Eros Ramazzotti
gastierte im Rahmen seiner „Noi World Tour“ wieder einmal in Wien
Der
frühe Dienstantritt um 19.30 Uhr bringt es mit sich, dass beträchtliche Teile
des Publikums noch vor der Stadthalle stehen, als das Konzert beginnt. Und
während die pünktlich Anwesenden gerade über den besten Balsamico-Essig aus der
Emilia-Romagna diskutieren, setzt es von der Bühne herab bereits das erste Stromrockgitarrensolo.
Geschuldet ist es mit „Ancora Vita“ einem Stück aus 1991, dessen
Whitney-Houston-Gedenkkeyboards gleichfalls erklären, dass nicht alles im Werk von
Eros Ramazzotti so gut gealtert ist wie der mit 49 Jahren blendend aussehende Held
dieses Abends.
Genau
diese doch etwas angestaubten Italo-Hadern sind es allerdings, die eine zum Schmuserock-Kuschelsong
neigende Formatradiozielgruppengesellschaft alle drei Jahre in die
Mehrzweckhalle ihrer Heimatstadt pilgern lassen. Wir haben uns heute versammelt,
um den größten Hits der 80er- und 90er-Jahre zu lauschen. Wir hören ein
dramatisches „Adesso tu“, das von Ramazzotti an der akustischen Surfer-Gitarre
gegebene „L’aurora“ und natürlich „Se
bastasse una calzone“, den Song von der Pizzeria am Eck.
Sicher,
es stehen auch Lieder vom aktuellen Album „Noi“ auf der Setlist, mit denen
Ramazzotti beweist, dass er nichts mehr beweisen muss.
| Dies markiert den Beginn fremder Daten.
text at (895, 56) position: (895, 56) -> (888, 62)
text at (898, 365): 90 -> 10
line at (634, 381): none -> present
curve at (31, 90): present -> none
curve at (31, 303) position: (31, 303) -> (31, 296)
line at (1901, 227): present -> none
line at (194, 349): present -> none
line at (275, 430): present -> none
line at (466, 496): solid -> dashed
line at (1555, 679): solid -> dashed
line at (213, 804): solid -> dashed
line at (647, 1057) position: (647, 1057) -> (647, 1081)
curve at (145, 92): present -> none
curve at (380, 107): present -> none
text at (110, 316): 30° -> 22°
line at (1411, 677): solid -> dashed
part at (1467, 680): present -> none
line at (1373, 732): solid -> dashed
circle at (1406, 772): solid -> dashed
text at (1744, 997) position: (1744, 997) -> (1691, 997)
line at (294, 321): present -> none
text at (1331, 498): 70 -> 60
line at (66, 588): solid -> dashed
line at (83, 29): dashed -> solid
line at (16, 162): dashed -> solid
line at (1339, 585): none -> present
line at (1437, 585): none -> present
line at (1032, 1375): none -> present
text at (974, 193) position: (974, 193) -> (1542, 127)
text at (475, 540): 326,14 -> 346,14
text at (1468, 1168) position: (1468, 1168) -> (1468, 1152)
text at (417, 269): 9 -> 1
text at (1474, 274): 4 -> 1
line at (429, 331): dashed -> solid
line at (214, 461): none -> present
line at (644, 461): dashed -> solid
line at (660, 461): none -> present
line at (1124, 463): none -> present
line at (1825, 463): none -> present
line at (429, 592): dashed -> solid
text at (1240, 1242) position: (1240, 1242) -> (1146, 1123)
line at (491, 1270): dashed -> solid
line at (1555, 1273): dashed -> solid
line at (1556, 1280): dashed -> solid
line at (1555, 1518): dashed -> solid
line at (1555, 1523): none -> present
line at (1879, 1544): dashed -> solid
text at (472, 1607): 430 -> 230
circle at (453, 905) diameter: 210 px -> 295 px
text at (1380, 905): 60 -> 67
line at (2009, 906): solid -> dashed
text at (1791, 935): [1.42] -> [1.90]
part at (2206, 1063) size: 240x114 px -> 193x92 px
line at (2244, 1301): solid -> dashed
Nach einer Weltkarriere daheim
in Italien sowie mindestens auch quer durch die einstige „Wetten, dass..?“-Empfangszone Deutschland,
Österreich, Schweiz darf man heute gepflegten Midtempo-Pop liefern, der im
Radio nicht weiter auffällt und es den Fans live ermöglicht, von draußen an der
Bar Nachschub zu holen. Immerhin hat man sich von Seiten der Wiener Stadthalle
gut auf das Konzert vorbereitet und schüttet Prosecco in Einwegflöten aus
Plastik, mit denen sich die im Saal anwesenden Vorstandsvorsitzenden und ihre
zu jungen Lebensabschnittspartnerinnen heute einen kleinen Damenspitz antrinken
dürfen. Die sanfte Ignoranz dem neuen Material gegenüber ist zumindest insofern
aber unangebracht, als dieses auf Preset-Unglücke am Keyboard und das
überbordend eingesetzte Tina-Turner-Saxofon verzichtet, mit dem ein zwecks
Authentizität und Emozione von Amerika drüben engagierter Musiker bei den
Klassikern Dienst leisten darf.
Mit seiner siebenköpfigen Band und zwei mit viel
Ausdruck singenden Models am Mikrofonständer absolviert ein leger in Jeanshose
und T-Shirt gekleideter Eros das Konzert mehr oder weniger aus dem Stand
heraus. Er singt seine zwei und hierzulande im Schlagerkarussell rotierenden Textsujets
vom „Bleib immer mein“ und „Komm wieder zu mir“ nicht mit mehr Nachdruck als nötig.
Bei den Hits übernimmt das Publikum selbst. Italienische Arbeitsteilung. Ein
Chef muss delegieren können. Und geht es bei Eros Ramazzotti nicht immer darum,
dass wir nur gemeinsam auch wirklich zusammener sind?
Auf einer betont modernen Modulbühne erweist sich
der Mann während einer Spielzeit von knapp zwei Stunden aber eh als
sympathisch. Man muss sich nur die Rainhard-Fendrich-Akkorde wegdenken, die
unter dem Gospelchor lauern. Händeschütteln im Bühnengraben. Textablesen vom
Teleprompter. Sexy-funky Latin-Lover-Version von „Fuoco nel fuoco“ spielen
gehen und mit „Più
bella cosa“ noch einmal alle beglücken.
Zum
untypischen und mit einem kleinen Pfeifkonzert aus dem Saal beantworteten Ende
um 21:24 Uhr nur zwei Dinge: Ein wilder Rocker in dem Sinn war der Fußball-Fan Eros
Ramazzotti ja noch nie. Und hatte es nicht etwas Tröstliches, Juventus Turin per
Fernsehdrang zumindest über den Kunstgenuss triumphieren zu lassen?